### Aim of the task:
Among the lines below, count those with "тремя". Give only the number.

### Records provided:
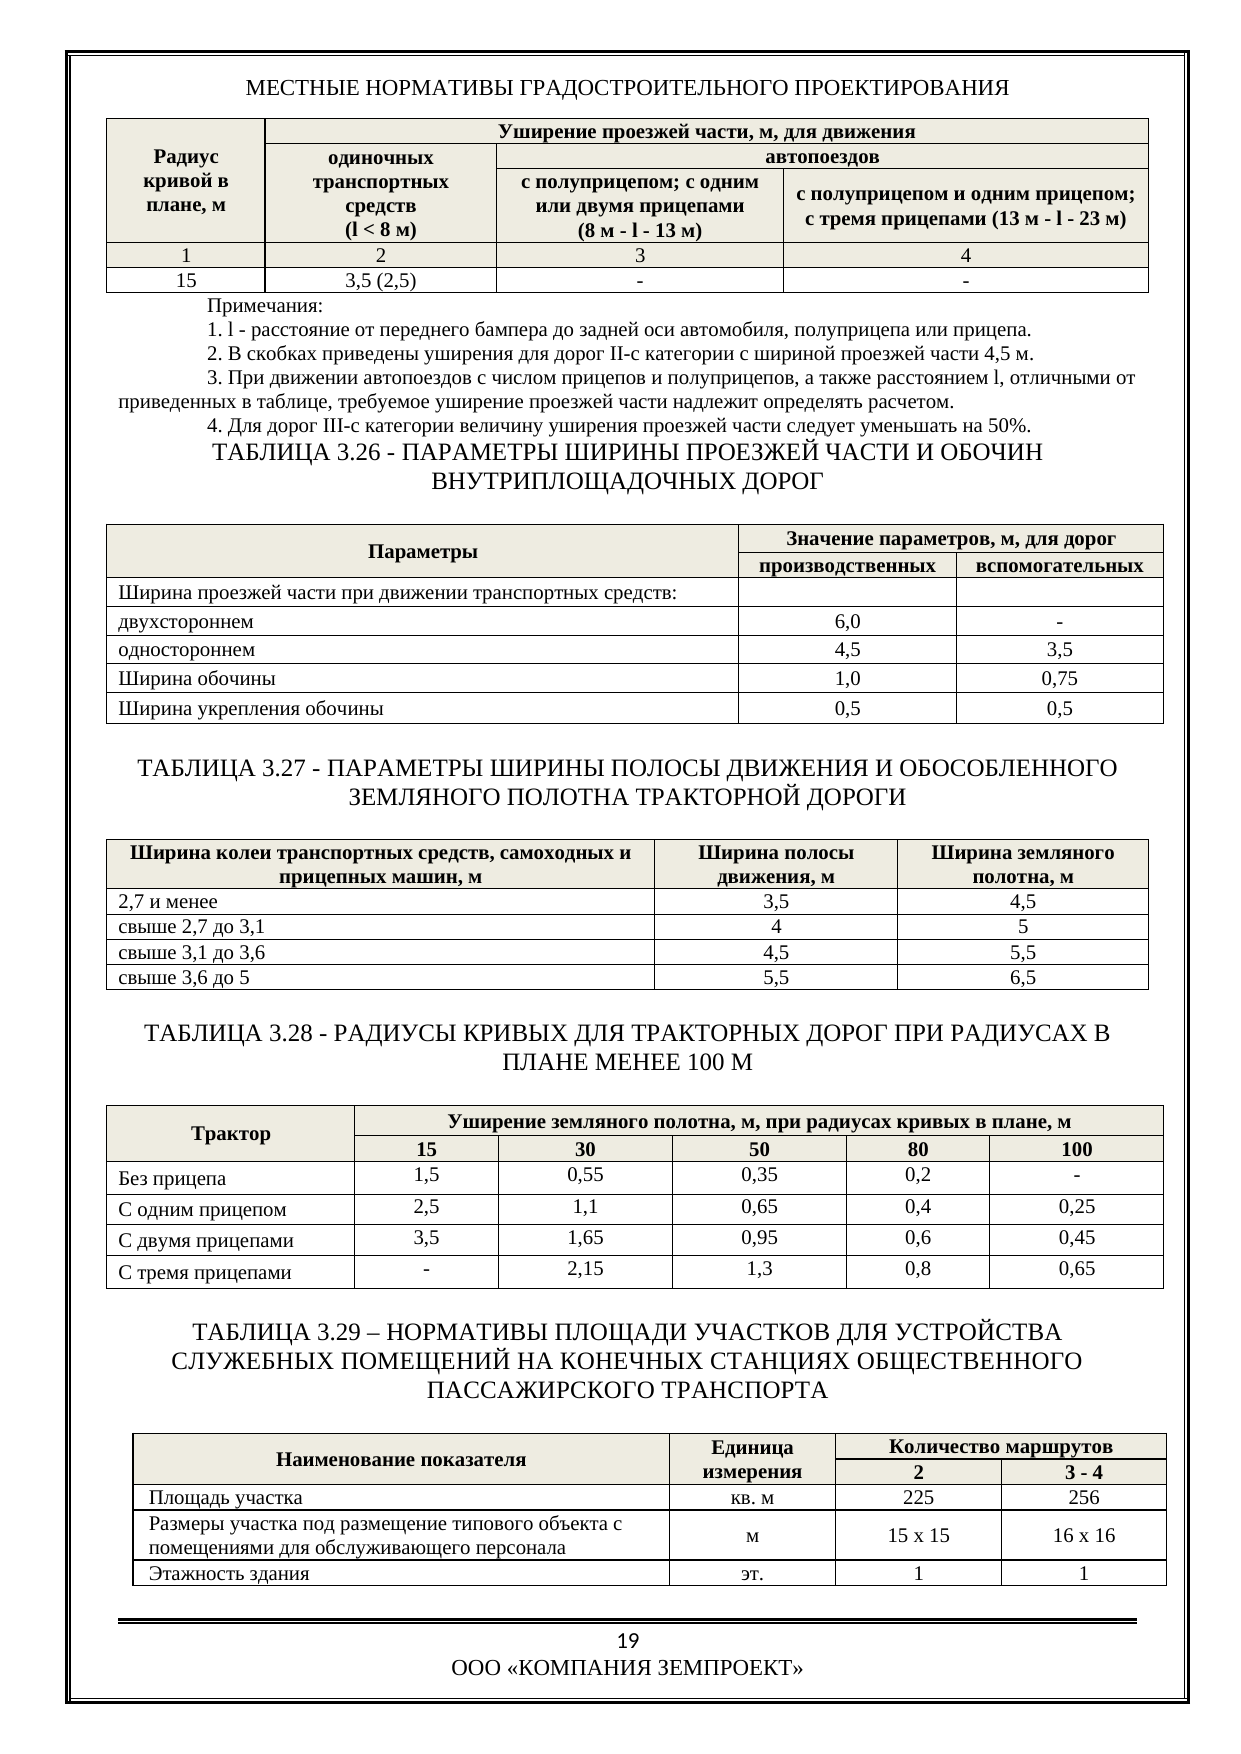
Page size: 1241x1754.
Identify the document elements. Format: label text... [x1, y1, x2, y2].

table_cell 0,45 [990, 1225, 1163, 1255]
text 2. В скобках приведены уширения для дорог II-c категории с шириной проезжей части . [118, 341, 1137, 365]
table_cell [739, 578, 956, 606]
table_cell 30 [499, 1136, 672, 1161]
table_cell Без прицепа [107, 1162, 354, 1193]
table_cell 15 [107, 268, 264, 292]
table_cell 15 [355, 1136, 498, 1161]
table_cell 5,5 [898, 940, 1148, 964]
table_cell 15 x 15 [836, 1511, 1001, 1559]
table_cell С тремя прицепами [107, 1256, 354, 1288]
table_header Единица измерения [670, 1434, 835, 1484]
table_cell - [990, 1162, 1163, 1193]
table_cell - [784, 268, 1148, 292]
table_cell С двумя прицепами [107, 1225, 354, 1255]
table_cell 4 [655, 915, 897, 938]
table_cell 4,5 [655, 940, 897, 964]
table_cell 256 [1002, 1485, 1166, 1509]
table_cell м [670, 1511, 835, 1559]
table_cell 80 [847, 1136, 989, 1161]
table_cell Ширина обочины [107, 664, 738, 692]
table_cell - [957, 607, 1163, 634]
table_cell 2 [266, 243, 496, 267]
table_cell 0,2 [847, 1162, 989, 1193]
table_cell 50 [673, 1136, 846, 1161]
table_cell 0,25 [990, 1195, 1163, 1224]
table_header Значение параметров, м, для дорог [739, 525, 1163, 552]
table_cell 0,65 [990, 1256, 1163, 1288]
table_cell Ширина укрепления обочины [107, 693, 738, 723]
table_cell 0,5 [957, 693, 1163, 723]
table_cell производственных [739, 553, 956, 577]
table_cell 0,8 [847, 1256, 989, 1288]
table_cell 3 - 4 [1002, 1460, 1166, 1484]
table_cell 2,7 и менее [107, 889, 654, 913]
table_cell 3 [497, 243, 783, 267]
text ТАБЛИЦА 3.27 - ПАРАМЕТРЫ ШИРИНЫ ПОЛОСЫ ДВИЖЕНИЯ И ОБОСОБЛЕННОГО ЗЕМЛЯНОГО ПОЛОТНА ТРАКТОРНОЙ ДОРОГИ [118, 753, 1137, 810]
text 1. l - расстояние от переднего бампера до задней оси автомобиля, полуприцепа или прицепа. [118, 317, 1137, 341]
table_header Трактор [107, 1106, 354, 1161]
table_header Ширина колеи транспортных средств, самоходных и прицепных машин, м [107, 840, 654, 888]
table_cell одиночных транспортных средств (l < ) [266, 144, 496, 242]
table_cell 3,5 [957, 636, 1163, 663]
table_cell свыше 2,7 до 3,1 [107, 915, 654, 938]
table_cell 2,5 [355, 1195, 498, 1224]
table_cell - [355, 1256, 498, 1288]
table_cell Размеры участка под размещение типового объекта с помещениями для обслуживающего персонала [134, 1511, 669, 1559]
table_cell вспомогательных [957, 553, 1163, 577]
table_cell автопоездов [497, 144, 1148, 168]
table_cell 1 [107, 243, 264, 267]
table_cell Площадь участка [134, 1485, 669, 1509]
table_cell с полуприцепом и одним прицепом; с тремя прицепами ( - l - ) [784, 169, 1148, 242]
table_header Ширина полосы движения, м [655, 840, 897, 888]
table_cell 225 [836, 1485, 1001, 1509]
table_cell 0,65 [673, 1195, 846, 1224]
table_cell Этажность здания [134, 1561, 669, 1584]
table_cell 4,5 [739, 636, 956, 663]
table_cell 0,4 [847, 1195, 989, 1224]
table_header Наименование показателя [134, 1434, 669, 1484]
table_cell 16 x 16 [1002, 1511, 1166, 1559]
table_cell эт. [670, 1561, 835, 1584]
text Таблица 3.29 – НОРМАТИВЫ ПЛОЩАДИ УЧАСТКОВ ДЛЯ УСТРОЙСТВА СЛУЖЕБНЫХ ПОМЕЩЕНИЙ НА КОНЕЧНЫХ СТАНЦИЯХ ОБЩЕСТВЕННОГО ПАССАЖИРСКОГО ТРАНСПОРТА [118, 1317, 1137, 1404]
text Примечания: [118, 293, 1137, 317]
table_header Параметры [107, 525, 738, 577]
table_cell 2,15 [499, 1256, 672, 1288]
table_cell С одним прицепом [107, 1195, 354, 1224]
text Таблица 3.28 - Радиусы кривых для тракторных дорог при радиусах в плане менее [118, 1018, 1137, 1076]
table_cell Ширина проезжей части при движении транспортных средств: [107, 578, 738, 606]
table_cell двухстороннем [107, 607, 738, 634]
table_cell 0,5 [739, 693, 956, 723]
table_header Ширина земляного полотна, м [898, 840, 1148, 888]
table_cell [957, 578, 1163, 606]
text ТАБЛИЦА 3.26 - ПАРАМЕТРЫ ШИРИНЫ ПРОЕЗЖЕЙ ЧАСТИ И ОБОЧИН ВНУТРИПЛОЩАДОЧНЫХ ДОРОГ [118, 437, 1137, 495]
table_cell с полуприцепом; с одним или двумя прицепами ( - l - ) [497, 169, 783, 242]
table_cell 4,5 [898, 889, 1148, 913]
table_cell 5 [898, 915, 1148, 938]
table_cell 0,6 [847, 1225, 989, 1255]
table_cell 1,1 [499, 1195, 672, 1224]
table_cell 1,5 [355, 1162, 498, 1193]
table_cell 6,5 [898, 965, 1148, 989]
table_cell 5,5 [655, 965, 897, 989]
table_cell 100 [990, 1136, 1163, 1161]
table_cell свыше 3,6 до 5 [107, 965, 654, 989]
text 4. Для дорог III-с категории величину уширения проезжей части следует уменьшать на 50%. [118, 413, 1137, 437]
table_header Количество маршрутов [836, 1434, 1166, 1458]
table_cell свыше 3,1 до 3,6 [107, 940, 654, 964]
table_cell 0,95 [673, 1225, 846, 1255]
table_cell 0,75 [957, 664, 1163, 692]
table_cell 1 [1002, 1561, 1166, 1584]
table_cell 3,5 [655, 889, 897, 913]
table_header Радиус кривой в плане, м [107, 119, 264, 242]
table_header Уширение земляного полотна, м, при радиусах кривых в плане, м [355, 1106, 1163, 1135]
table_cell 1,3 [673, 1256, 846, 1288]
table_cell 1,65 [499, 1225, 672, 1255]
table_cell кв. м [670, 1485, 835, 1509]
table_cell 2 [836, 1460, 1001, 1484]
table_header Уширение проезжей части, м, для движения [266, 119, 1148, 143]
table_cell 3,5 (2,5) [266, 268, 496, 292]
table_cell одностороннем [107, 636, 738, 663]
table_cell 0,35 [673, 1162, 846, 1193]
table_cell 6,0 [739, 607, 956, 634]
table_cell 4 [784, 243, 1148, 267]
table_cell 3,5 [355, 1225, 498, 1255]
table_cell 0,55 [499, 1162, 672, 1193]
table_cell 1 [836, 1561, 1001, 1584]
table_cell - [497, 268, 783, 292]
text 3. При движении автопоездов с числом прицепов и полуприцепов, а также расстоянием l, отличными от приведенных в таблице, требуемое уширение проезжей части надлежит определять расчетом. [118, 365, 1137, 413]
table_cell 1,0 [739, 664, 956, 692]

### Result of the task:
2